The House Committee on Commerce and Tourism recognized that the CDA might suffer initially if it would provide credit relief to certain delinquent borrowers, but added that the measure ensures full repayment of the principal amount of the loans.
“Relief for borrowers that have defaulted or are at risk of defaulting is provided for in the interest obligations, penalty provisions, and foreclosure procedures,” the committee said.
The bill seeks to provide relief to delinquent borrowers who have loans with the CDA for at least five years. According to the bill, relief may be provided if the loans have been the subject of court judgments, have been defaulted on, or at risk of being defaulted on if relief is not afforded.
It seeks to prevent the CDA from filing foreclosure or default collection proceedings—or any court proceeding—on any delinquent loan without first meeting with the borrower and making “good faith attempt” to resolve the outstanding indebtedness.
“For qualified borrowers who have paid CDA an amount of money sufficient to cover the principal amount of the loan plus any costs incurred in default collection proceedings, CDA shall consider the loan paid in full and discharge the debtor, guarantor, and others obligated on said loan from further liability,” the bill states.
“[The] CDA shall waive accrued interest and penalties, reduce monthly payments, and/or extend terms of payment so that the principal loan amount may be paid in a regular and systematic manner and ultimately permit qualified borrowers to repay the principal amount borrowed,” it states further.
The bill aims to declare the loan as fully paid upon foreclosure of the collateral, and the expiration of the redemption period to recover the property.
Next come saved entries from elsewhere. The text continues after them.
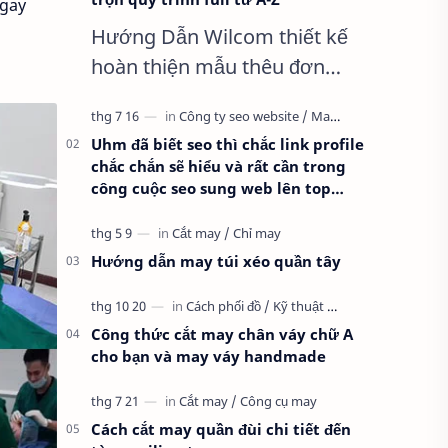
ngay
Hướng Dẫn Wilcom thiết kế
hoàn thiện mẫu thêu đơn
giản nhất, Clip trọn quy trình
full từ A-Z Dành cho anh em
Uhm đã biết seo thì chắc link profile
kỹ thuật mới vào nghề, clip
chắc chắn sẽ hiểu và rất cần trong
thực hành t…
công cuộc seo sung web lên top
google
Hướng dẫn may túi xéo quần tây
Công thức cắt may chân váy chữ A
cho bạn và may váy handmade
Cách cắt may quần đùi chi tiết đến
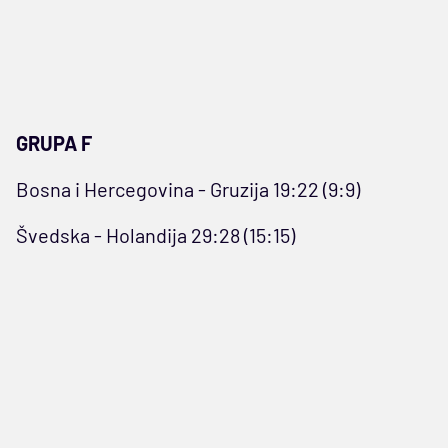
GRUPA F
Bosna i Hercegovina - Gruzija 19:22 (9:9)
Švedska - Holandija 29:28 (15:15)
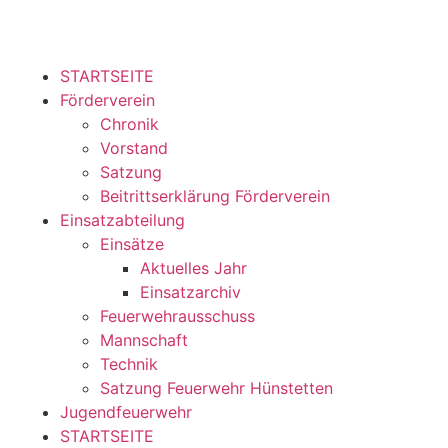
STARTSEITE
Förderverein
Chronik
Vorstand
Satzung
Beitrittserklärung Förderverein
Einsatzabteilung
Einsätze
Aktuelles Jahr
Einsatzarchiv
Feuerwehrausschuss
Mannschaft
Technik
Satzung Feuerwehr Hünstetten
Jugendfeuerwehr
STARTSEITE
It seeks to prevent the CDA from collecting on delinquent loans beyond the amount of the collateral property. “There shall be no deficiency judgments entered.”
The bill also seeks to reduce annual interest rate on all outstanding loans to between 4 to 9 percent.
For qualified borrowers who do not qualify for the enumerated relief, the bill provides that the CDA shall not apply more than one-half of each future payment to interest, regardless of accrued interests and penalties.